Monkeying with your OPACFirst off, I hate the term "OPAC", but I had to make sure that I got the attention of all of the librarians out there. For non-librarians, OPAC stands for "online public access catalogue", which is a ridiculously antiquated way of referring to a library's search interface. These days, this is usually a web-based search interface of an integrated library system or "ILS". Your local public library probably has one, your local university and college libraries probably have one, and your local school library probably does not (most school libraries do not make this a priority).
Anyway, much has been said lately of the short comings of most library search interfaces. My favorite critiques come from
Mr. Lorcan Dempsey and of course Ross Singer's classic post
Polishing the turd: the dangers of redesigning the OPAC. Now, virtually every library uses
COTS for their ILS as there is really no other option (go
www.openils.org!). Now there is a way to theoretically transcend the limitations of your ILS web interface without being limited by the API or web templating language, or without tampering under the hood in a way that might violate your licensing or support agreements.
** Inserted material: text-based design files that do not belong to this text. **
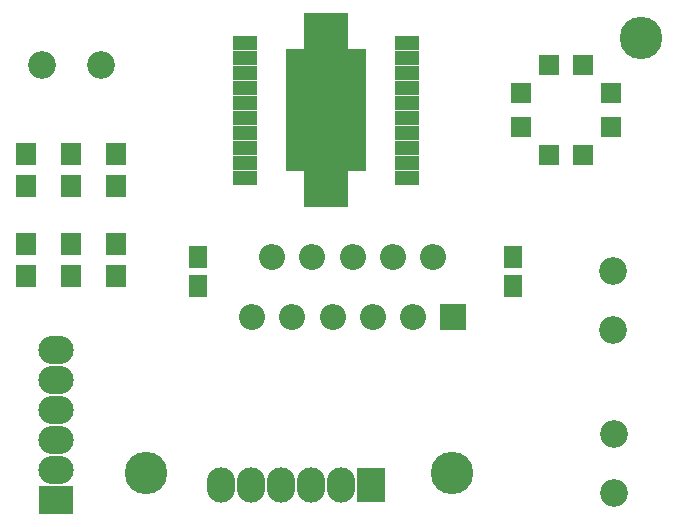
<source format=gbr>
G04 #@! TF.FileFunction,Soldermask,Top*
%FSLAX46Y46*%
G04 Gerber Fmt 4.6, Leading zero omitted, Abs format (unit mm)*
G04 Created by KiCad (PCBNEW 4.0.1-stable) date 23/05/2018 12:47:39*
%MOMM*%
G01*
G04 APERTURE LIST*
%ADD10C,0.100000*%
%ADD11R,1.650000X1.900000*%
%ADD12R,1.700480X1.799540*%
%ADD13R,1.799540X1.700480*%
%ADD14R,1.700000X1.900000*%
%ADD15R,2.099260X1.159460*%
%ADD16R,6.798260X10.399980*%
%ADD17R,3.798520X16.498520*%
%ADD18R,2.200000X2.200000*%
%ADD19O,2.200000X2.200000*%
%ADD20C,2.350000*%
%ADD21R,3.000000X2.400000*%
%ADD22O,3.000000X2.400000*%
%ADD23R,2.400000X3.000000*%
%ADD24O,2.400000X3.000000*%
%ADD25C,3.600000*%
G04 APERTURE END LIST*
D10*
D11*
X88210000Y-44170000D03*
X88210000Y-46670000D03*
X114880000Y-46670000D03*
X114880000Y-44170000D03*
D12*
X120830340Y-27940000D03*
X117929660Y-27940000D03*
D13*
X123190000Y-33200340D03*
X123190000Y-30299660D03*
X115570000Y-33200340D03*
X115570000Y-30299660D03*
D12*
X117929660Y-35560000D03*
X120830340Y-35560000D03*
D14*
X73660000Y-38180000D03*
X73660000Y-35480000D03*
X81280000Y-38180000D03*
X81280000Y-35480000D03*
X77470000Y-38180000D03*
X77470000Y-35480000D03*
D15*
X105905300Y-37465000D03*
X105907840Y-36195000D03*
X105907840Y-34925000D03*
X105907840Y-33655000D03*
X105907840Y-32385000D03*
X105907840Y-31115000D03*
X105907840Y-29845000D03*
X105907840Y-28575000D03*
D16*
X99060000Y-31750000D03*
D15*
X105905300Y-26035000D03*
X105907840Y-27305000D03*
X92212160Y-26035000D03*
X92212160Y-27305000D03*
X92212160Y-28575000D03*
X92212160Y-29845000D03*
X92212160Y-31115000D03*
X92212160Y-32385000D03*
X92212160Y-33655000D03*
X92212160Y-34925000D03*
X92212160Y-36195000D03*
X92214700Y-37465000D03*
D17*
X99060000Y-31750000D03*
D18*
X109800000Y-49230000D03*
D19*
X108100000Y-44150000D03*
X106400000Y-49230000D03*
X104700000Y-44150000D03*
X103000000Y-49230000D03*
X101300000Y-44150000D03*
X99600000Y-49230000D03*
X97900000Y-44150000D03*
X96200000Y-49230000D03*
X94500000Y-44150000D03*
X92800000Y-49230000D03*
D20*
X79970000Y-27940000D03*
X74970000Y-27940000D03*
D21*
X76200000Y-64770000D03*
D22*
X76200000Y-62230000D03*
X76200000Y-59690000D03*
X76200000Y-57150000D03*
X76200000Y-54610000D03*
X76200000Y-52070000D03*
D23*
X102870000Y-63500000D03*
D24*
X100330000Y-63500000D03*
X97790000Y-63500000D03*
X95250000Y-63500000D03*
X92710000Y-63500000D03*
X90170000Y-63500000D03*
D20*
X123320000Y-50350000D03*
X123320000Y-45350000D03*
X123420000Y-59160000D03*
X123420000Y-64160000D03*
D14*
X73660000Y-43100000D03*
X73660000Y-45800000D03*
X81280000Y-43100000D03*
X81280000Y-45800000D03*
X77470000Y-43100000D03*
X77470000Y-45800000D03*
D25*
X109728000Y-62484000D03*
X125700000Y-25600000D03*
X83820000Y-62484000D03*
M02*

</source>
The
Ajaxian blog brings to our attention
monkeygrease!
Monkeygrease is for the server-side what
greasemonkey is for the client side (at least with
firefox). Basically, it uses the filtering function of current Java Servlet engines to rewrite HTML en route to the browser. This could be a significant tool in modernizing your web search without having to wait for your ILS vendor to do it. The possibilities really are endless - from including information from outside your ILS in search results to a fully Ajax enabled search, and everything in between.
Let me know if you plan to try this out.